Leucemia mieloide cronica, risultati promettenti da un nuovo farmaco
Quanto sono efficaci i trattamenti di oggi per i casi nuova diagnosi? C’è bisogno di innovare in questo ambito?
“Ogni farmaco dovrebbe possedere tre caratteristiche imprescindibili: efficacia, sicurezza e buona tollerabilità. Deve quindi essere in grado di ottenere risposte molecolari le più possibili rapide, profonde e prolungate. Gli effetti collaterali che crea dovrebbero durare per brevi periodi e la qualità di vita andrebbe preservata durante l’intera somministrazione. Delle cinque terapie finora disponibili nessuna ha davvero tutte e tre queste peculiarità. L’innovazione deve portare al più presto a nuovi farmaci che siano il più possibile efficaci, sicuri e anche tollerati dall’organismo”.
Quali sono le sfide di tollerabilità che i pazienti affrontano con i trattamenti attuali? Gli eventi avversi influenzano l’aderenza al trattamento?

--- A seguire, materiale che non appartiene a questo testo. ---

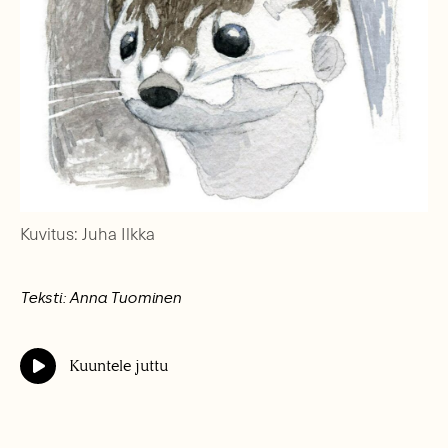
Kuvitus: Juha Ilkka
Teksti: Anna Tuominen
Kuuntele juttu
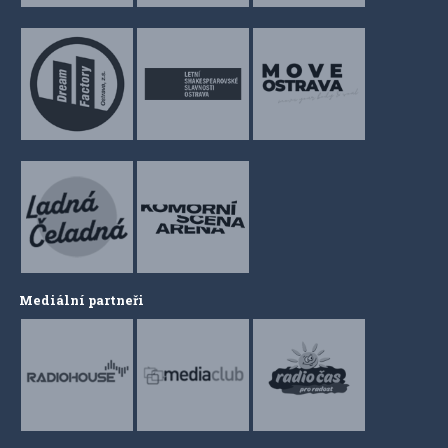
Mediální partneři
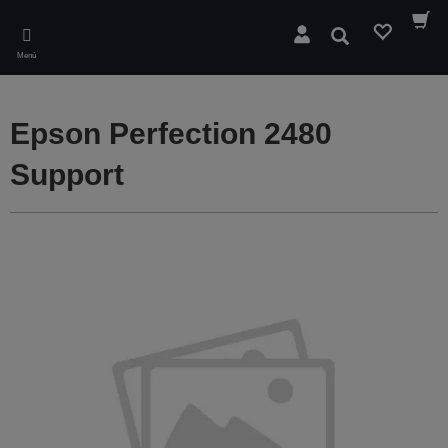
Skip
to
Buscar
main
Menú
content
Epson Perfection 2480
Support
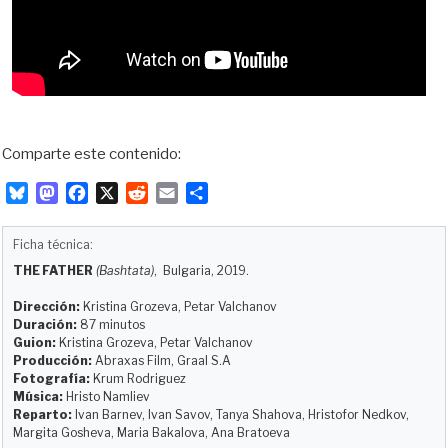
Comparte este contenido:
B
M
F
X
R
E
C
l
a
a
e
m
o
u
s
c
d
a
m
Ficha técnica:
e
t
e
d
i
p
THE FATHER
(Bashtata)
, Bulgaria, 2019.
s
o
b
i
l
a
k
d
o
t
r
Dirección:
Kristina Grozeva, Petar Valchanov
y
o
o
t
Duración:
87 minutos
Guion:
Kristina Grozeva, Petar Valchanov
n
k
i
Producción:
Abraxas Film, Graal S.A
r
Fotografía:
Krum Rodriguez
Música:
Hristo Namliev
Reparto:
Ivan Barnev, Ivan Savov, Tanya Shahova, Hristofor Nedkov,
Margita Gosheva, Maria Bakalova, Ana Bratoeva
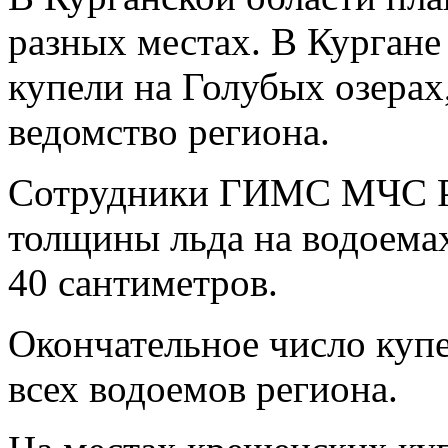
разных местах. В Кургане 
купели на Голубых озерах
ведомство региона.
Сотрудники ГИМС МЧС Р
толщины льда на водоемах
40 сантиметров.
Окончательное число купе
всех водоемов региона.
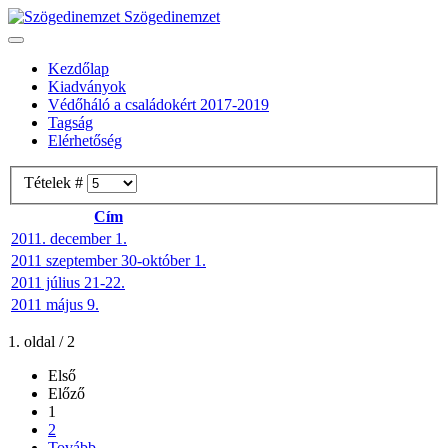
Szögedinemzet
Kezdőlap
Kiadványok
Védőháló a családokért 2017-2019
Tagság
Elérhetőség
Tételek #
Cím
2011. december 1.
2011 szeptember 30-október 1.
2011 július 21-22.
2011 május 9.
1. oldal / 2
Első
Előző
1
2
Tovább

“Dopo lunghi anni trascorsi ad assumere sempre un farmaco per la gestione della leucemia mieloide cronica può subentrare il problema della scarsa aderenza terapeutica. Questa condizione è determinata soprattutto dagli effetti collaterali che si possono verificare. A volte tendono a essere sottovalutati dal medico curante mentre creano non poche difficoltà al paziente. I più comuni e temuti sono cefalea, gonfiore, problemi oculari, disturbi cutanei, dolori muscolari o alle ossa. Come clinici dobbiamo anche tenere conto dei possibili problemi cardiovascolari. Per esempio vanno monitorati i valori della pressione arteriosa. Il rischio è quello della politerapia, ovvero l’assunzione concomitante di più farmaci per aree terapeutiche diverse i quali interagiscono negativamente tra di loro”.
Un nuovo meccanismo d’azione contro la leucemia mieloide cronica
I vantaggi del nuovo trattamento asciminib per i pazienti?

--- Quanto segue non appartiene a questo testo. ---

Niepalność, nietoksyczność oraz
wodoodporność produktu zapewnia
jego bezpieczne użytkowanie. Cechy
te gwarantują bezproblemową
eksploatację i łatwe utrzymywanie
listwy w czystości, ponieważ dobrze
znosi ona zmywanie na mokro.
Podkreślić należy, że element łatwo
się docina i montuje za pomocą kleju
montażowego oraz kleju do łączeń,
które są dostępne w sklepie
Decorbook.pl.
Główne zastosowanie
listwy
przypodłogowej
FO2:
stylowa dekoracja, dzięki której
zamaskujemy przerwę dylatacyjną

“Come dimostrano i dati presentati all’ultimo Congresso Annuale della Società Americana di Ematologia (Ash), che si riferiscono a un follow up a quasi due anni di uno studio internazionale, condotto anche nel nostro centro di Verona, asciminib è un trattamento con un’efficacia significativamente superiore rispetto agli altri inibitori della tirosin-chinasi. I pazienti che lo hanno ricevuto hanno ottenuto un tasso di risposta molecolare superiore al 75%, mentre con gli altri farmaci il risultato era del 50%. Dopo 96 settimane di trattamento l’80% dei pazienti selezionati lo stava ancora assumendo. Quindi oltre ad un’alta efficacia presenta anche ottimi tassi di persistenza alla terapia con conseguenti vantaggi sullo stato di salute del paziente”.
Cosa potrebbe cambiare in termini di qualità di vita?
“Il farmaco ha un meccanismo d’azione molto selettivo e non determina eccessivi eventi avversi. I minori effetti collaterali favoriscono l’aderenza e quindi anche la qualità di vita del paziente cronico. Mancano ancora dei dati e devono essere condotte ulteriori ricerche sulla terapia, per esempio, con dei follow up più lunghi. Dobbiamo soprattutto comprendere se, dopo anni di trattamento, i pazienti potranno effettivamente interrompere la cura mantenendo lo stesso la remissione della malattia”.